Le compositeur est né en Saxe en 1795. À dix-sept ans, il fait ses études à Leipzig puis à Prague. Suivant le conseil et l’encouragement de personnalités musicales dont Beethoven fut la plus prestigieuse, il se consacre à une carrière de musicien. Il se trouvera en poste à Dresde, Bratislava, Hanovre et Leipzig. Si un premier essai dans le domaine de l’opéra demeure non joué (Titus), Dresde crée Heinrich IV und d’Aubigné dès 1820. Une année après, la Berliner Schauspielhaus représente Der Freischütz de Carl Maria von Weber qui consacrerait une nouvelle idée de la germanité dans l’histoire du genre. Ouvrage fantastique s’il en est, romantique par excellence, Freischütz ouvre la voie à nombre d’inspirations, dont deux ouvrages de Marschner qui se suivent de près : Der Vampyr (1828) et Der Templer und die Jüdin (1829), créés à Leipzig. Tiré d’une légende tchèque, Hans Heiling voit le jour à Berlin le 24 mai 1833, sous la direction de l’auteur, et connaît un grand succès.

Avant de s’éteindre en 1861, Marschner écrivit de nombreux Lieder, des pièces pour chœur et une vingtaine d’opéras. La comète wagnérienne projettera bientôt son ombre sur lui. Sa musique se laisse découvrir aujourd’hui au disque. Ainsi pourrez-vous écouterDer Vampyr –enregistrements de la Rai (1953) dirigé par Heager, de la Radio de Vienne (2002) par Tenner, de l’Opéra de Rome (1980) par Neuhold, de l’Opéra de Münich (1974) par Rieger – et Hans Heiling –enregistrements de l’Opéra de Köln (1966) dirigé par Keilberth (avec Hermann Prey, Leonore Kirschstein, Liane Synek, Karl J. Hering), de la Rai-Turin (1972) par Albrecht (avec Bernd Weikl, Gertie Zeumer, Ursula Schröder-Feinen, Heikki Siukola).

MATÉRIEL FOURNI:
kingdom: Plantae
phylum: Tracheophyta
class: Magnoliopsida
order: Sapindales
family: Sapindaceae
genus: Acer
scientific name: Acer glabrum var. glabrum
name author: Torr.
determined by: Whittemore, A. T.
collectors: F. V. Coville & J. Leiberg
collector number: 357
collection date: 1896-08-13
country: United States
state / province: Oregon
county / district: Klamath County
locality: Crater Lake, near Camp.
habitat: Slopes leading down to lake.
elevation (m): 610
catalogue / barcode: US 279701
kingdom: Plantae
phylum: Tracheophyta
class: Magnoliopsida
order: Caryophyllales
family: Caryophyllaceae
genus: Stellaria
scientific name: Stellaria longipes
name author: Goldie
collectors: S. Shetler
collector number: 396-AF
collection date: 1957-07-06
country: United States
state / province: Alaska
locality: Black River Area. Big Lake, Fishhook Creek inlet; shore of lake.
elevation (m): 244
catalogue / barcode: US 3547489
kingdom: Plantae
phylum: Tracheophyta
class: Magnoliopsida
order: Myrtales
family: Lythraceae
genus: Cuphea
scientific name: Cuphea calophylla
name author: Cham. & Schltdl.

TRAVAIL DEMANDÉ:
Selon l'extrait sur Marschner, pourquoi le compositeur se lance-t-il dans une carrière de musicien ? Répondez en une à trois phrases. Le matériel fourni n'a aucun lien avec l'extrait sur Marschner.

RÉPONSE ATTENDUE:
Il suit le conseil et l'encouragement de personnalités du monde de la musique. Beethoven est la plus prestigieuse d'entre elles.